Segundo a Secretaria de Política Agrícola, o desempenho reforça a solidez do financiamento agropecuário, mesmo em um cenário de maior seletividade por parte de produtores e instituições financeiras.
Na análise por finalidade, a industrialização liderou o crescimento, com alta de 74% nas contratações, refletindo maior demanda por financiamento voltado ao processamento agroindustrial. Em contrapartida, as linhas tradicionais apresentaram retração. O custeio caiu 11% nas contratações, enquanto o crédito de investimento recuou 16%, movimento associado ao ambiente de juros elevados.

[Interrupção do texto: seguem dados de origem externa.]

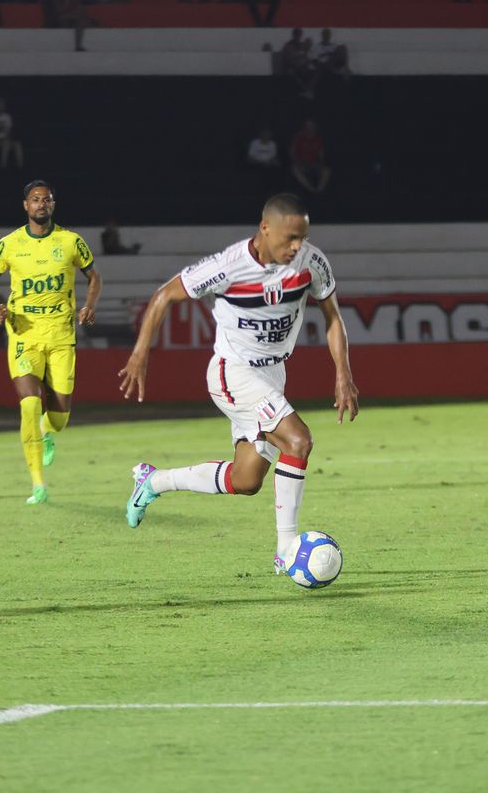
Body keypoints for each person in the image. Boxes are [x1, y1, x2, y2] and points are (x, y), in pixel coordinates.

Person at [118, 193, 360, 574]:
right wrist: (140, 354)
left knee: (246, 479)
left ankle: (154, 481)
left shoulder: (311, 262)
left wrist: (343, 373)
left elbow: (332, 316)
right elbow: (165, 295)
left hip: (272, 375)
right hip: (233, 373)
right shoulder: (229, 266)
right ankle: (286, 552)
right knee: (298, 441)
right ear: (265, 228)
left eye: (302, 237)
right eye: (289, 238)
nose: (296, 246)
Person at [0, 180, 102, 505]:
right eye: (35, 199)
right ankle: (37, 485)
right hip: (23, 337)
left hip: (61, 338)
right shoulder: (8, 245)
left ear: (53, 205)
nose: (41, 204)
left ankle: (48, 432)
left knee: (59, 419)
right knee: (30, 405)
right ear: (25, 206)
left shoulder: (72, 241)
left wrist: (90, 305)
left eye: (46, 199)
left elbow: (94, 276)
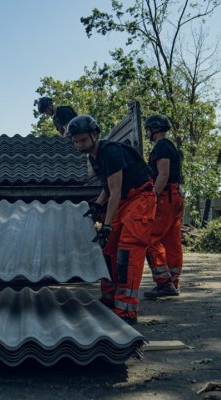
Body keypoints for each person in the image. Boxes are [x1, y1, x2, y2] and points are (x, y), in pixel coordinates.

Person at [68, 115, 156, 324]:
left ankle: (126, 309)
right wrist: (97, 204)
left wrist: (106, 225)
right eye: (76, 141)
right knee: (108, 249)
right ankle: (109, 299)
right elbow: (108, 189)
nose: (80, 144)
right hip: (124, 200)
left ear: (94, 135)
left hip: (140, 198)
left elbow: (115, 192)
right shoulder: (94, 157)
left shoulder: (111, 152)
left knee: (128, 249)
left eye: (83, 140)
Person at [143, 114, 185, 298]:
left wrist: (152, 197)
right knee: (171, 241)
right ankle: (172, 281)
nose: (147, 133)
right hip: (175, 195)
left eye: (148, 130)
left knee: (150, 238)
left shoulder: (161, 147)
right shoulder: (170, 146)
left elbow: (163, 174)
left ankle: (163, 282)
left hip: (165, 196)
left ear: (154, 129)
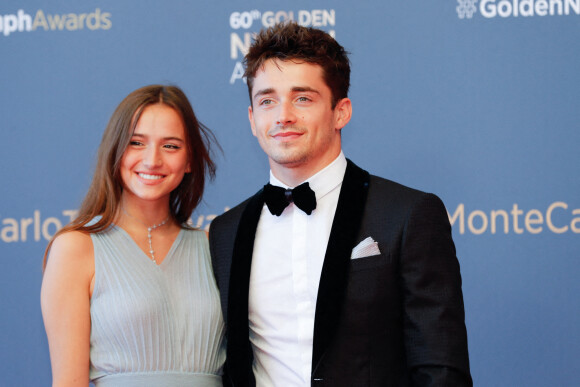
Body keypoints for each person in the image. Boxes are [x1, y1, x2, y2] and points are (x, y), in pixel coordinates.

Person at [209, 22, 472, 386]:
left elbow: (441, 368)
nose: (283, 116)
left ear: (341, 111)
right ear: (253, 119)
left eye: (303, 98)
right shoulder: (226, 232)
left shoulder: (407, 215)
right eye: (267, 100)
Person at [41, 85, 226, 386]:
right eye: (136, 143)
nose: (152, 160)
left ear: (189, 160)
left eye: (171, 146)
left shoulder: (211, 245)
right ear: (115, 150)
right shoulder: (76, 248)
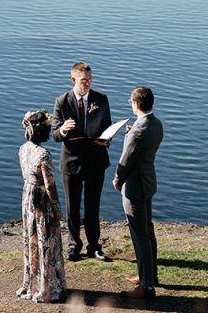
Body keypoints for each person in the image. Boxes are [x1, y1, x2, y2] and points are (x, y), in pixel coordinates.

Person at [52, 62, 112, 261]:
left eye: (90, 80)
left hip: (96, 161)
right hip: (71, 162)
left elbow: (107, 127)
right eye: (83, 80)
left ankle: (94, 246)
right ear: (73, 80)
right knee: (73, 207)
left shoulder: (101, 100)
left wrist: (107, 139)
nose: (87, 84)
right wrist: (63, 130)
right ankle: (73, 246)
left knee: (93, 205)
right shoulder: (62, 101)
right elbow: (55, 134)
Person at [113, 86, 163, 299]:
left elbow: (125, 161)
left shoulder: (138, 132)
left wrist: (117, 180)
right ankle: (150, 275)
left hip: (134, 187)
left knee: (139, 234)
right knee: (148, 229)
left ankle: (146, 286)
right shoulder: (155, 123)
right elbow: (140, 148)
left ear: (135, 104)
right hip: (148, 182)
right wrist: (131, 133)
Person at [17, 110, 66, 303]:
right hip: (41, 200)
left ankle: (32, 283)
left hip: (28, 196)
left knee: (31, 239)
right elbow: (50, 185)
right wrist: (56, 208)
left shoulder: (23, 148)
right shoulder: (43, 155)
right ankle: (47, 287)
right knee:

A comercialização também registrou queda, acompanhando o cenário de cautela no setor. O boletim aponta que a expectativa de redução da taxa de juros ao longo de 2026 pode estimular a retomada dessas modalidades nos próximos meses.
No recorte regional, o Sul lidera em número de operações, enquanto o Sudeste concentra o maior volume financeiro contratado.
Em relação às fontes de recursos, houve destaque para a expansão da Letra de Crédito do Agronegócio (LCA) controlada, que apresentou forte crescimento no período. Já entre as fontes livres, a poupança rural e a LCA seguem como principais instrumentos de financiamento.
Até março, 38% dos recursos equalizáveis previstos no Plano Safra já haviam sido concedidos, indicando que ainda há espaço relevante para novas contratações até o fim do ciclo.
O cenário mostra um agro com forte acesso a crédito, impulsionado por instrumentos alternativos como a CPR, mas ainda marcado pela cautela nos investimentos, diante do custo financeiro elevado.